True. I am certainly not alone in thinking that SGML is a "good
thing", and I am certainly not alone in wishing it was not defined by
a lawyer! SGML is not perfect, and it carries a lot of excess baggage,
but the core concepts are excellent, and even better, they bring about
real benefits in the real world.

>As for not reading the TEI spec. I follow the ISO standard, 50 quid
>it cost me. Are you saying that I have the wrong standards body and
>that TEI is really the definitive version? If so we should get this
>cleared up as soon as possible.

Now, I must apologise to everyone for using the term "standard" in
relation to TEI. The TEI spec is not a standard, but is rather a well
thought out, and rigorously defined SGML application, targeted toward
academia, and in particular, humanities. Despite this, I think the TEI
work deserves some attention (and I am not active in the TEI in any
way). Let's place it on the "heavily recommended reading" list, and
pray that one day, the people using the TEI guidelines will be able to
make their
data available to the WWW.

>The problem that I have with this "X is wonderful it can do
>everything" attitude is that X frequently turns out to have two
>operating modes, it can either be simple or it can be doing
>everything and the two modes are disjoint.

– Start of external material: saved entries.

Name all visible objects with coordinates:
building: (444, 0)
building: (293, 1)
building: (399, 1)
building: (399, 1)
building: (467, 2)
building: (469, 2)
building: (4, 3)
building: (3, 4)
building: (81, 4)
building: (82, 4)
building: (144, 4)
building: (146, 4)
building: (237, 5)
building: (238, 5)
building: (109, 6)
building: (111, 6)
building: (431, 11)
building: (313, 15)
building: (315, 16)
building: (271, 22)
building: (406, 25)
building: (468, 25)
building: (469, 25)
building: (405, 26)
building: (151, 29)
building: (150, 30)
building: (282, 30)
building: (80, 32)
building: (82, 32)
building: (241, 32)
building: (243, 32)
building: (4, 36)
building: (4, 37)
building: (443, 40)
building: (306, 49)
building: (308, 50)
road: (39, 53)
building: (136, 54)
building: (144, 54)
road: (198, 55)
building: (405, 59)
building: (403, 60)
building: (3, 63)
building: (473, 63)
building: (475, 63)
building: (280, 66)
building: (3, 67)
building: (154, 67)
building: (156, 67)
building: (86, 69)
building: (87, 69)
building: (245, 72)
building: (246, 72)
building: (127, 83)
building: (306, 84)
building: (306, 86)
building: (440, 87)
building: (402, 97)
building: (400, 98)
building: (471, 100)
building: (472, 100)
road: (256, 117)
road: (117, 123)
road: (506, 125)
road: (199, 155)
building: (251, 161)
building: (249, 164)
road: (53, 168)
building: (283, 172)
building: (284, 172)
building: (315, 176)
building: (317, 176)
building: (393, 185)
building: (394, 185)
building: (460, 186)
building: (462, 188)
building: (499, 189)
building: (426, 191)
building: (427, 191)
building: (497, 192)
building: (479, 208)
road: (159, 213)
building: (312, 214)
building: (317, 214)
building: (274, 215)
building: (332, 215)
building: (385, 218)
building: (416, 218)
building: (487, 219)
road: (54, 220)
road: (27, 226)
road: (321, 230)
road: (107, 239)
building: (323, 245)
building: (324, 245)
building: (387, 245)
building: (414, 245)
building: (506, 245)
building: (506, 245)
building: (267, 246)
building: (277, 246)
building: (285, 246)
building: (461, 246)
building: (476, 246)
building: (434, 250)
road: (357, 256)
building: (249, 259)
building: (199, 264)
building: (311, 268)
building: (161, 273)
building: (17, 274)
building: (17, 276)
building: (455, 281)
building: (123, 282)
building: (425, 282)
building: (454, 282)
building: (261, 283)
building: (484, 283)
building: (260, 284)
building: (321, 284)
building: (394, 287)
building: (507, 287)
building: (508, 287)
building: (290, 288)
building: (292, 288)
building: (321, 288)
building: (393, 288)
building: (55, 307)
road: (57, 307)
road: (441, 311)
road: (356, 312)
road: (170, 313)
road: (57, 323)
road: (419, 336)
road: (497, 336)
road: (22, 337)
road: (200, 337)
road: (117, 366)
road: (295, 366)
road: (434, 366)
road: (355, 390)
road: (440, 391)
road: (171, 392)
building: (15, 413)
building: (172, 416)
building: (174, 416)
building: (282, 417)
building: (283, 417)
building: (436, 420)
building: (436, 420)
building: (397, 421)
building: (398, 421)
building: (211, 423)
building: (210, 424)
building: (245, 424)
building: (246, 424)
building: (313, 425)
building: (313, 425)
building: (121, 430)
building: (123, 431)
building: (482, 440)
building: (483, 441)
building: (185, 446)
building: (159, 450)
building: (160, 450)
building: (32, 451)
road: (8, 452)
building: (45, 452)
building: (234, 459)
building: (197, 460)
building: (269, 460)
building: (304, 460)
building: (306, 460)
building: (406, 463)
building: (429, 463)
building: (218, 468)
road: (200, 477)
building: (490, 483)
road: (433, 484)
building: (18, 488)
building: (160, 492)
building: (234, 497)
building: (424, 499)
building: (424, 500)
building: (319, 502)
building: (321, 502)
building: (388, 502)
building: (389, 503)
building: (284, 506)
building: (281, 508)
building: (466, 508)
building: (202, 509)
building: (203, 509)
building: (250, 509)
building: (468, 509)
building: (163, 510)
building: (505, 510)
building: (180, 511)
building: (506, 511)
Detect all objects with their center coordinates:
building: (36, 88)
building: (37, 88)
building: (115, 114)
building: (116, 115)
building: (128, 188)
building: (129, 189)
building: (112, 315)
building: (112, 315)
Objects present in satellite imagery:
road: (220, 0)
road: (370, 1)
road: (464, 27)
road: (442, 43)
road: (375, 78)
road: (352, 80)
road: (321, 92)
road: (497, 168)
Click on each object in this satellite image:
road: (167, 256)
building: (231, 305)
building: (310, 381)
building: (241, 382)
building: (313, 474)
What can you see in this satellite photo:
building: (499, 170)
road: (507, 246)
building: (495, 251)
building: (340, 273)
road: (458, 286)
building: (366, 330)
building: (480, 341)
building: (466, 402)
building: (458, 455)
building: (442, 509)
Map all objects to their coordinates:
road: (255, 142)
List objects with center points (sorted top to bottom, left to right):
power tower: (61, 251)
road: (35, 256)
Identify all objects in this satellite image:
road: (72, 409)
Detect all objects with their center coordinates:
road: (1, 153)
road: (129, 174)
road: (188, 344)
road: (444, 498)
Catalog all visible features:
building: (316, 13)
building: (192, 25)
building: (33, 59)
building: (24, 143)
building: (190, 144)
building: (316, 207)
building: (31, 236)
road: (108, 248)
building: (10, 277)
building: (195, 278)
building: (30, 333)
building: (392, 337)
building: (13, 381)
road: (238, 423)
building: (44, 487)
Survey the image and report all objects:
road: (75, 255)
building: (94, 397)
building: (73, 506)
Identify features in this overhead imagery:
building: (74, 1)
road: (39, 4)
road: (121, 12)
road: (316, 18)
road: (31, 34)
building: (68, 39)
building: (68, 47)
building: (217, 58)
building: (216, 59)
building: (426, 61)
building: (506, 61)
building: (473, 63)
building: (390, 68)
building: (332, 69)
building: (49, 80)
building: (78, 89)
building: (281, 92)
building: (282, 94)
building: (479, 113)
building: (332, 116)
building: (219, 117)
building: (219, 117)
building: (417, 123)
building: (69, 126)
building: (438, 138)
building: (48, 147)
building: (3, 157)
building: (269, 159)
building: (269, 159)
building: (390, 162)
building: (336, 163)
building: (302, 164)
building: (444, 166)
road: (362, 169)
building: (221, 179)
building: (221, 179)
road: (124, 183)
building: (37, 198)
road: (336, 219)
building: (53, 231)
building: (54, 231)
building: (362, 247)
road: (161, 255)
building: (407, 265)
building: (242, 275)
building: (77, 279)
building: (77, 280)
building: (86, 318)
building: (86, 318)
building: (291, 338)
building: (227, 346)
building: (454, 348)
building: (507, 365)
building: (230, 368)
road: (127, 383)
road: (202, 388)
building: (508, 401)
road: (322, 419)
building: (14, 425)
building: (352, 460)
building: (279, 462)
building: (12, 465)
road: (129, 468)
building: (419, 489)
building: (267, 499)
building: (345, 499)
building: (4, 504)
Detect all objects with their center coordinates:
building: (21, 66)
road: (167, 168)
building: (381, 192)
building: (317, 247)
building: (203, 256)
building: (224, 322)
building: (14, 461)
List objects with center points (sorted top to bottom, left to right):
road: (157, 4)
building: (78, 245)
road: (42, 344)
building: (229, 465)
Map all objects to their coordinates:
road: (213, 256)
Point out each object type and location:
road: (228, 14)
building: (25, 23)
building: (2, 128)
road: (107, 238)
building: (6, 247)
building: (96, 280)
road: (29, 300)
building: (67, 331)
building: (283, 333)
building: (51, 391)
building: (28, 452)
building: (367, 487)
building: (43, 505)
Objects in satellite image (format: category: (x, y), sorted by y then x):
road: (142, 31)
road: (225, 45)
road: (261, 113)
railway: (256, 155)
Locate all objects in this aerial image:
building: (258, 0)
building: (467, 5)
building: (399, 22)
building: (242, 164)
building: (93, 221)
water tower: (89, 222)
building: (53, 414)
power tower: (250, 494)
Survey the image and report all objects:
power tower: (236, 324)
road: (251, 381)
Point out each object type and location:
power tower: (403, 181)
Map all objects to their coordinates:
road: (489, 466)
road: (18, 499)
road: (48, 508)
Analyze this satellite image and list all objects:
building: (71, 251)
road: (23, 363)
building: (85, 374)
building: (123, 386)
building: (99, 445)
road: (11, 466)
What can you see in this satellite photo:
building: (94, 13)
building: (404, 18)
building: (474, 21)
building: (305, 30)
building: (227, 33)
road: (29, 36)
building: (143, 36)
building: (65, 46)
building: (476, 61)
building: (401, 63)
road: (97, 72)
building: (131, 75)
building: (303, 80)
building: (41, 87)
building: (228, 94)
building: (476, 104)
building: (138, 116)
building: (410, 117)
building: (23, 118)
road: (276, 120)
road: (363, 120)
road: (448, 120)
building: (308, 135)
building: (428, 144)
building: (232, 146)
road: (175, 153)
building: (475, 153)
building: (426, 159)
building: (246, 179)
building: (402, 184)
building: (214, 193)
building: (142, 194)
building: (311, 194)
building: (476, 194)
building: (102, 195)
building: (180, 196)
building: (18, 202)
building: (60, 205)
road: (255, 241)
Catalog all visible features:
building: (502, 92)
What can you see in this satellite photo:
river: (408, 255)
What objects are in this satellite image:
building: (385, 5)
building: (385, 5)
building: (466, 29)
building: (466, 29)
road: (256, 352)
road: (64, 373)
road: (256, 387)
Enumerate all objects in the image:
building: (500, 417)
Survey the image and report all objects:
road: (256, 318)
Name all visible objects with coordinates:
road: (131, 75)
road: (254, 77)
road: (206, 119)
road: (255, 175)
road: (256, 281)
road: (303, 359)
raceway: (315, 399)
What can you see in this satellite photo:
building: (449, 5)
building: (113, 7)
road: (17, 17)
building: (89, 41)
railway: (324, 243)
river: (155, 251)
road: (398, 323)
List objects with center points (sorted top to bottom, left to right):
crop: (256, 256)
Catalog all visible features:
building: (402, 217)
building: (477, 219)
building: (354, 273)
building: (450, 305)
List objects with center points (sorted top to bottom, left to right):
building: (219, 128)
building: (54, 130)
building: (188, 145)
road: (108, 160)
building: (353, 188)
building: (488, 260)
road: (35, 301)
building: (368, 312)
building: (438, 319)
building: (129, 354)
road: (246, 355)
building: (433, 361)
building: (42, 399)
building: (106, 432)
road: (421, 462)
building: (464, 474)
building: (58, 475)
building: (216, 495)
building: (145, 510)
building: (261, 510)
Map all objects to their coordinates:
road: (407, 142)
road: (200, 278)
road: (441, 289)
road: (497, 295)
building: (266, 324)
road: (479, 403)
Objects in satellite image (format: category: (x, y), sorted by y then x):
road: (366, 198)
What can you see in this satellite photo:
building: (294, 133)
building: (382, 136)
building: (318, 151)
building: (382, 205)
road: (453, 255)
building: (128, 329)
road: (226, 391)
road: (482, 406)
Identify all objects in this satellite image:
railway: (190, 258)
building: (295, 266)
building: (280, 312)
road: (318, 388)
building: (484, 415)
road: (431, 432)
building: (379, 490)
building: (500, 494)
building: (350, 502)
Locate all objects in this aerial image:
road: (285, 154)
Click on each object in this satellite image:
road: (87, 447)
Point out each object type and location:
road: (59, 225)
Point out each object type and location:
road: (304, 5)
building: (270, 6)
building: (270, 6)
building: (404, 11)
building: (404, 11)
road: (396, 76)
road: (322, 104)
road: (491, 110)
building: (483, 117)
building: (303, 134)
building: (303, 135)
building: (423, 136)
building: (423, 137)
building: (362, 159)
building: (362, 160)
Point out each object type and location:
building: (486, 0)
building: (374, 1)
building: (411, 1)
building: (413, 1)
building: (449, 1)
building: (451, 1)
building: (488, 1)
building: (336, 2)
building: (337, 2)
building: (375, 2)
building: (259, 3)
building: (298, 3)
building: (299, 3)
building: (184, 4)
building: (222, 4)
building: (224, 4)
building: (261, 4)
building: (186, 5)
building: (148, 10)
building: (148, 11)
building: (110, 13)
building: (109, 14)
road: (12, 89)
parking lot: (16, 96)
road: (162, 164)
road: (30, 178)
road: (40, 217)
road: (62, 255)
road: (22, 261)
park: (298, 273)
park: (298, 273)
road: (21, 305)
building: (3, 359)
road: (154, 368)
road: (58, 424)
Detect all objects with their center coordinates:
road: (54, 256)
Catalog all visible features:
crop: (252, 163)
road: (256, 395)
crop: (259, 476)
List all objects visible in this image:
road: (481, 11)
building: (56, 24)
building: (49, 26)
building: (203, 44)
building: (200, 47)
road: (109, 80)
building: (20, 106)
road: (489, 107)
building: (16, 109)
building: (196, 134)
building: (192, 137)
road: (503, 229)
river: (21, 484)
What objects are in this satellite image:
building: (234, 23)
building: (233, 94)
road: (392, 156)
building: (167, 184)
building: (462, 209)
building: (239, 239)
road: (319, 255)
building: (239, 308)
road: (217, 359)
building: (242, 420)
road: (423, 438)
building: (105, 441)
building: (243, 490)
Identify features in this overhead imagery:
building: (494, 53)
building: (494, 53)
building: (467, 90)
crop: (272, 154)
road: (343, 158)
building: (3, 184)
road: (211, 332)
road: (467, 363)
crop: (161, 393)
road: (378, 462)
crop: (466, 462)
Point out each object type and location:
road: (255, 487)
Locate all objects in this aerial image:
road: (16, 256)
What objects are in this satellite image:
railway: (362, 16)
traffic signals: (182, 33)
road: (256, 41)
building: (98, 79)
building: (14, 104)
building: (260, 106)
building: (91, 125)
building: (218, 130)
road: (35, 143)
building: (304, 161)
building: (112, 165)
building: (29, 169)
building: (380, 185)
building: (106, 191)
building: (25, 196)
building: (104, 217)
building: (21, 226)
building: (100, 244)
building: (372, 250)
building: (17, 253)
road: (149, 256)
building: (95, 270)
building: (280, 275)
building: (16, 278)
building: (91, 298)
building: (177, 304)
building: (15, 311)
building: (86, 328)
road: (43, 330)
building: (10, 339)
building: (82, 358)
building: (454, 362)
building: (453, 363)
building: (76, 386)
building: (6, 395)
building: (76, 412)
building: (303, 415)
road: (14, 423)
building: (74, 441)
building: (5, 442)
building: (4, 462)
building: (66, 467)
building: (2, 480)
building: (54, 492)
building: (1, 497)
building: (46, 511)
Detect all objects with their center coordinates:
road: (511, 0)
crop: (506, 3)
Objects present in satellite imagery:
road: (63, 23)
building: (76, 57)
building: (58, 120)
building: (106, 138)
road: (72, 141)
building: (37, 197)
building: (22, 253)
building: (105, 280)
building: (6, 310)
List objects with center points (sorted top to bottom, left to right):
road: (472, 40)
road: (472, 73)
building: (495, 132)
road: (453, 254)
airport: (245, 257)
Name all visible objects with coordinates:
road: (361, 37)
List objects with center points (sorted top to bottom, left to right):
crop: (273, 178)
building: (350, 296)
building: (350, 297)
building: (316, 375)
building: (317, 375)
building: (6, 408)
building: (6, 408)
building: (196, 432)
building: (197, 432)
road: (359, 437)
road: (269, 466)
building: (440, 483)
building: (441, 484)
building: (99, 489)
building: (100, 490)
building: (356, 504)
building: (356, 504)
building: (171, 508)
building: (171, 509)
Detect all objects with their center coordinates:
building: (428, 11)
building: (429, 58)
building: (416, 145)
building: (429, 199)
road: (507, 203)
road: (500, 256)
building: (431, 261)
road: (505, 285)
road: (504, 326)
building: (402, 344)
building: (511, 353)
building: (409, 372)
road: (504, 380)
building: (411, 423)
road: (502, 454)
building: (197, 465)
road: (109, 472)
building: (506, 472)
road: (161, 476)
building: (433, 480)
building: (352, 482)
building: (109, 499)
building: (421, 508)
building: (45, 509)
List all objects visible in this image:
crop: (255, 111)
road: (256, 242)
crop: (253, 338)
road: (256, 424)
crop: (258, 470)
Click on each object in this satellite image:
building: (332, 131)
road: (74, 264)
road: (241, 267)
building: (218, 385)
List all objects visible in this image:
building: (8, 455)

Ah. It sounds to me like you *are* wondering how you can implement an
SGML parser :-) Actually, SGML isn't all that bad if you restrict
yourself to minimal SGML as defined in the standard. I have never
pretended there was a "simple" SGML, but there are certainly
"reasonable" subsets (TEI).

>If TEI are willing to send me a copy of their specification without
>cost I will read it.

I'm not sure where you can get a postscript version from. You can find
some TEI information at ftp://ftp.ifi.uio.no/pub/SGML/TEI but you'll
have to piece it together. The grammars for their
subset are there
anyway.

>If anyone is using their standard within the Web it would of course
>have greater weight.

We use part of it in DynaText and DynaWeb (specifically, we make the
TEI path spec available).

>But if its simply an unconnected commercial implementation then I am
>sure the IETF will give it due weight in their considerations.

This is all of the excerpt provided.